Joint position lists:
"""

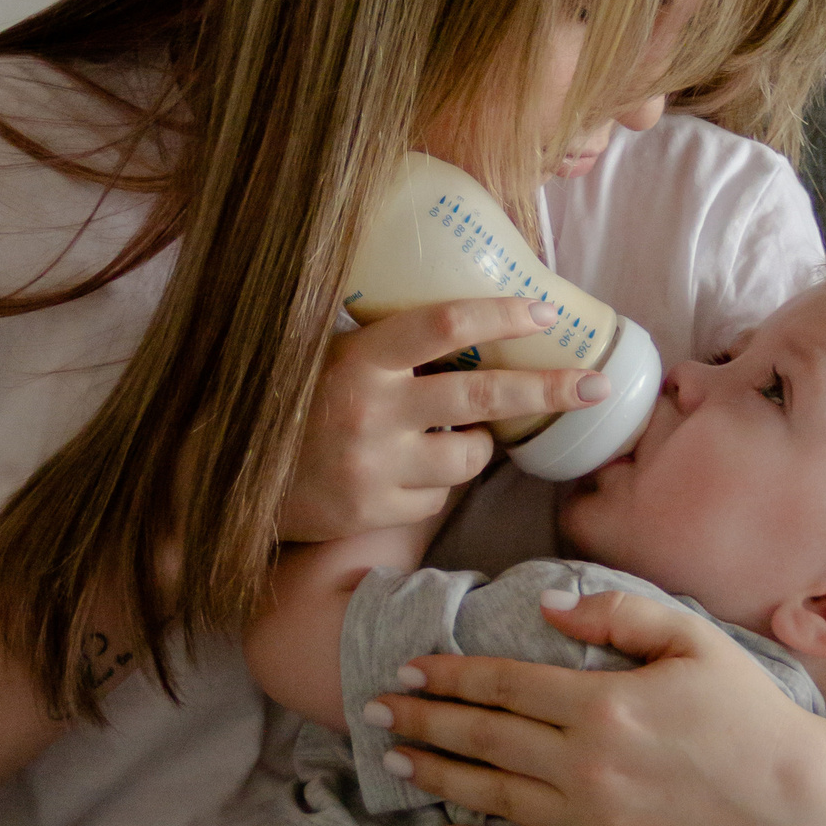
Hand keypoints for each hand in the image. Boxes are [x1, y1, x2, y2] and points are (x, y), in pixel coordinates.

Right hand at [275, 298, 612, 543]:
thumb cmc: (296, 403)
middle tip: (595, 386)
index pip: (444, 324)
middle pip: (483, 395)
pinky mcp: (374, 511)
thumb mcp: (334, 355)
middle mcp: (371, 410)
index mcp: (362, 358)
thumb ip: (393, 345)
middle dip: (549, 389)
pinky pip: (440, 496)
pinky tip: (409, 470)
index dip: (501, 315)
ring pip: (471, 456)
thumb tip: (479, 319)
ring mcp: (374, 466)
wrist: (229, 478)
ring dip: (479, 445)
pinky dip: (439, 483)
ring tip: (451, 434)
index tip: (546, 314)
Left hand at [373, 586, 825, 825]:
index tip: (408, 667)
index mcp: (602, 702)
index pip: (503, 683)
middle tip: (375, 709)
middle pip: (483, 736)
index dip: (449, 674)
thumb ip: (619, 613)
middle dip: (423, 718)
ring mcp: (589, 818)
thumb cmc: (746, 711)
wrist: (790, 801)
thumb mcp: (693, 639)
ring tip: (395, 759)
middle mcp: (584, 762)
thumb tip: (549, 606)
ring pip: (490, 795)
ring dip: (436, 774)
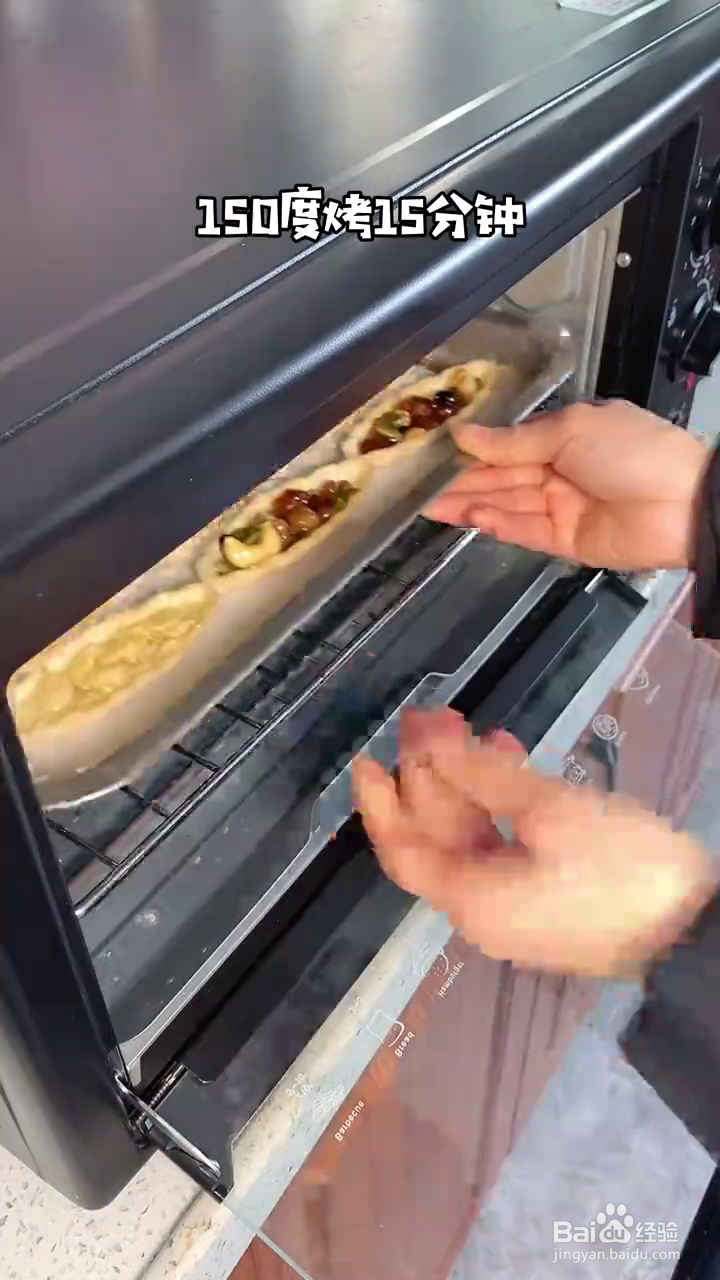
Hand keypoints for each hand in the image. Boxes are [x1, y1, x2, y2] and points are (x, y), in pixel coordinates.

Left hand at [353, 708, 714, 976]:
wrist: (695, 932)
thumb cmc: (620, 871)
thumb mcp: (552, 812)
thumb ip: (483, 777)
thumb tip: (431, 747)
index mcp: (472, 898)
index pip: (402, 850)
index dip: (378, 803)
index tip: (366, 758)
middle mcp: (484, 909)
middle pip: (437, 836)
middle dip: (430, 773)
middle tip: (431, 717)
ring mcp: (518, 906)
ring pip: (472, 835)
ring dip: (466, 780)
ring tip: (471, 727)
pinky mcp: (549, 896)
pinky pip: (506, 844)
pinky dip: (500, 803)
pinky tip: (509, 760)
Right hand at [426, 401, 707, 570]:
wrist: (683, 502)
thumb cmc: (635, 451)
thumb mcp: (570, 430)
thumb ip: (514, 441)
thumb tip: (466, 435)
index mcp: (566, 438)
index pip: (510, 447)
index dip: (475, 452)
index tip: (437, 454)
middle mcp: (561, 473)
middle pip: (503, 479)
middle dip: (464, 482)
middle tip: (420, 488)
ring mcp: (563, 509)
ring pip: (507, 507)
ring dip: (471, 505)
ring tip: (431, 506)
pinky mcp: (567, 542)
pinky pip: (524, 532)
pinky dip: (497, 524)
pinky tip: (468, 517)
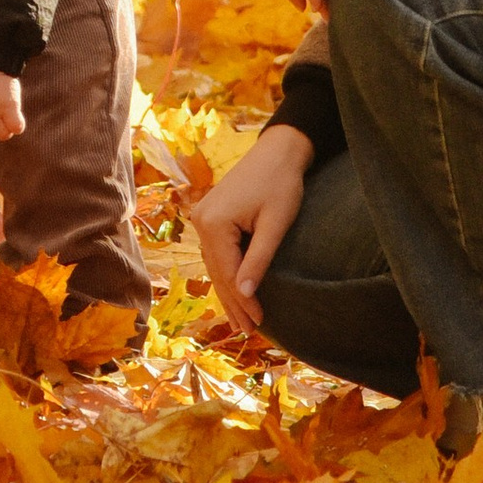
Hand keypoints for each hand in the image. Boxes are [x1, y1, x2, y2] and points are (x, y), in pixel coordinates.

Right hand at [188, 124, 311, 335]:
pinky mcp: (211, 216)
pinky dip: (226, 273)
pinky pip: (217, 253)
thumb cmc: (281, 184)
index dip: (244, 300)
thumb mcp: (275, 224)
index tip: (259, 322)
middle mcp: (201, 220)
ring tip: (240, 321)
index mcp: (213, 222)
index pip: (228, 272)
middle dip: (234, 302)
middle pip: (218, 271)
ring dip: (228, 292)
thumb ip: (259, 259)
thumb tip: (245, 293)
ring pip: (215, 264)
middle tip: (248, 331)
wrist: (278, 151)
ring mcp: (203, 217)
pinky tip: (233, 291)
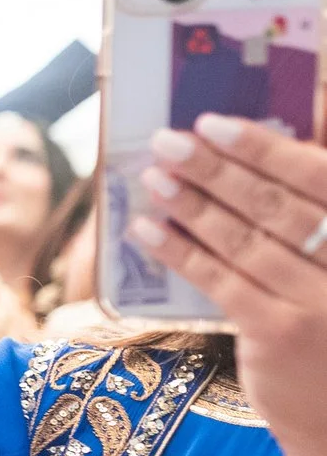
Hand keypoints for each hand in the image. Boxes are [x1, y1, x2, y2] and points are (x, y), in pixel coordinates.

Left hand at [133, 117, 326, 455]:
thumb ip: (308, 215)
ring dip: (191, 204)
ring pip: (244, 240)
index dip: (264, 146)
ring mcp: (321, 300)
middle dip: (215, 168)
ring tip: (153, 178)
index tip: (214, 122)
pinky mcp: (280, 333)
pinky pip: (220, 281)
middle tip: (167, 142)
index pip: (318, 176)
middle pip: (274, 204)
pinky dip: (180, 252)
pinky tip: (146, 230)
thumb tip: (257, 153)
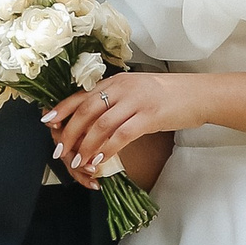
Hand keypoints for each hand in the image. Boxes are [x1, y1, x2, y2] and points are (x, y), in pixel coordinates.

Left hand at [46, 70, 203, 177]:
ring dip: (87, 146)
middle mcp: (121, 88)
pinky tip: (101, 159)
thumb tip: (91, 121)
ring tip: (79, 161)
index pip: (81, 95)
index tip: (47, 123)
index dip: (62, 110)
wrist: (197, 94)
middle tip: (61, 151)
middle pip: (86, 112)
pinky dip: (109, 148)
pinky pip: (122, 134)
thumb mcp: (135, 92)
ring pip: (101, 125)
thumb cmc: (166, 95)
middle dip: (70, 134)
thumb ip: (114, 101)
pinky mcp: (150, 116)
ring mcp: (136, 101)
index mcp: (115, 82)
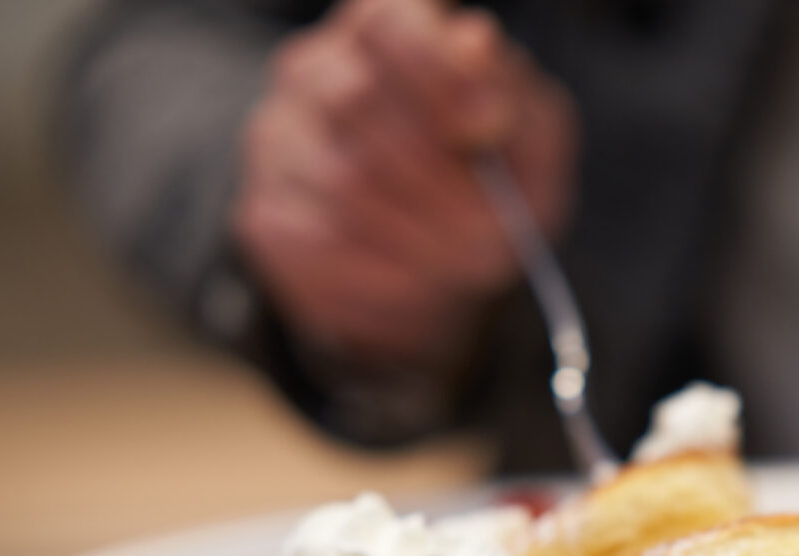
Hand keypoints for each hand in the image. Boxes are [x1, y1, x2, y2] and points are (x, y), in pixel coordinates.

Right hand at [234, 0, 577, 361]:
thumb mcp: (532, 137)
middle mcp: (314, 73)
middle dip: (439, 178)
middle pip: (355, 101)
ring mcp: (277, 143)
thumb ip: (511, 92)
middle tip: (493, 231)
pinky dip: (388, 279)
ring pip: (338, 183)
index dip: (438, 73)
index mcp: (387, 34)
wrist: (450, 266)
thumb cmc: (494, 183)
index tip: (487, 129)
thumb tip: (475, 53)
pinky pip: (319, 248)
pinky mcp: (266, 217)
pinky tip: (424, 286)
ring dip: (422, 238)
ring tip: (468, 268)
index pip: (387, 23)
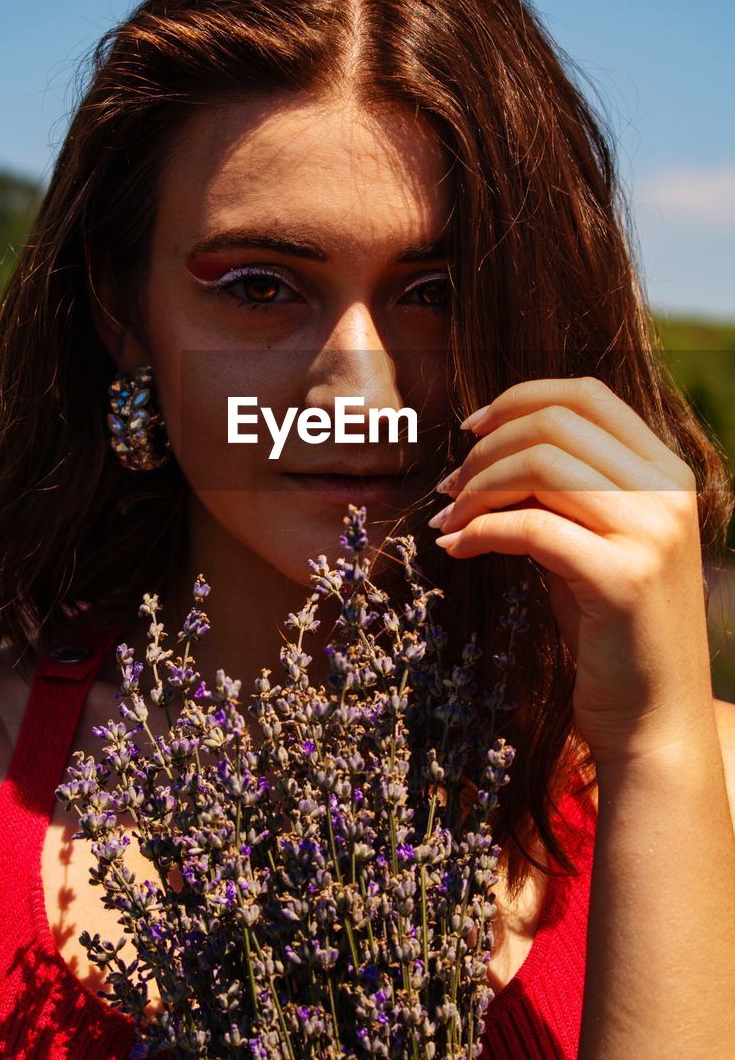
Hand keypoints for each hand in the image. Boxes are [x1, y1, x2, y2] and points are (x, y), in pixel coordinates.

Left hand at [428, 377, 712, 766]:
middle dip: (485, 449)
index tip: (471, 429)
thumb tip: (485, 452)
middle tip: (449, 488)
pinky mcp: (622, 578)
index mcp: (667, 471)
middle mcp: (668, 492)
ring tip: (449, 520)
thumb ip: (562, 491)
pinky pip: (530, 528)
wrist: (654, 722)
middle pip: (554, 423)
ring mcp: (651, 533)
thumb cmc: (612, 629)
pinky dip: (479, 531)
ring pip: (540, 464)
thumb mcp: (594, 540)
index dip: (519, 398)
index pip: (587, 394)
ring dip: (477, 488)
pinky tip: (455, 549)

"""

[PROBLEM REQUIREMENTS]
Reproduce the data above exactly, but only from the line containing "middle tip: (375, 709)" through the line containing "thumb tip: (431, 747)"; skip the pictures.

[ANSWER AREA]
middle tip: (375, 709)
middle pip: (483, 736)
index dip: (449, 674)
thumb ip: (619, 613)
middle dip: (423, 718)
ring mcp: (589, 818)
thumb cmc: (746, 711)
wrist: (790, 801)
thumb mcp: (693, 639)
ring tip: (395, 759)
middle mcp: (584, 762)
thumb tip: (549, 606)
ring pip: (490, 795)
ring dip: (436, 774)
Hand keypoints for each hand in the image. Boxes are [x1, y1, x2, y2] and points are (x, y), in pixel coordinates.

Left hand at [353, 708, 714, 976]:
wrist: (695, 932)
thumb cmc: (620, 871)
thumb mcp: (552, 812)
thumb ip: (483, 777)
thumb tip: (431, 747)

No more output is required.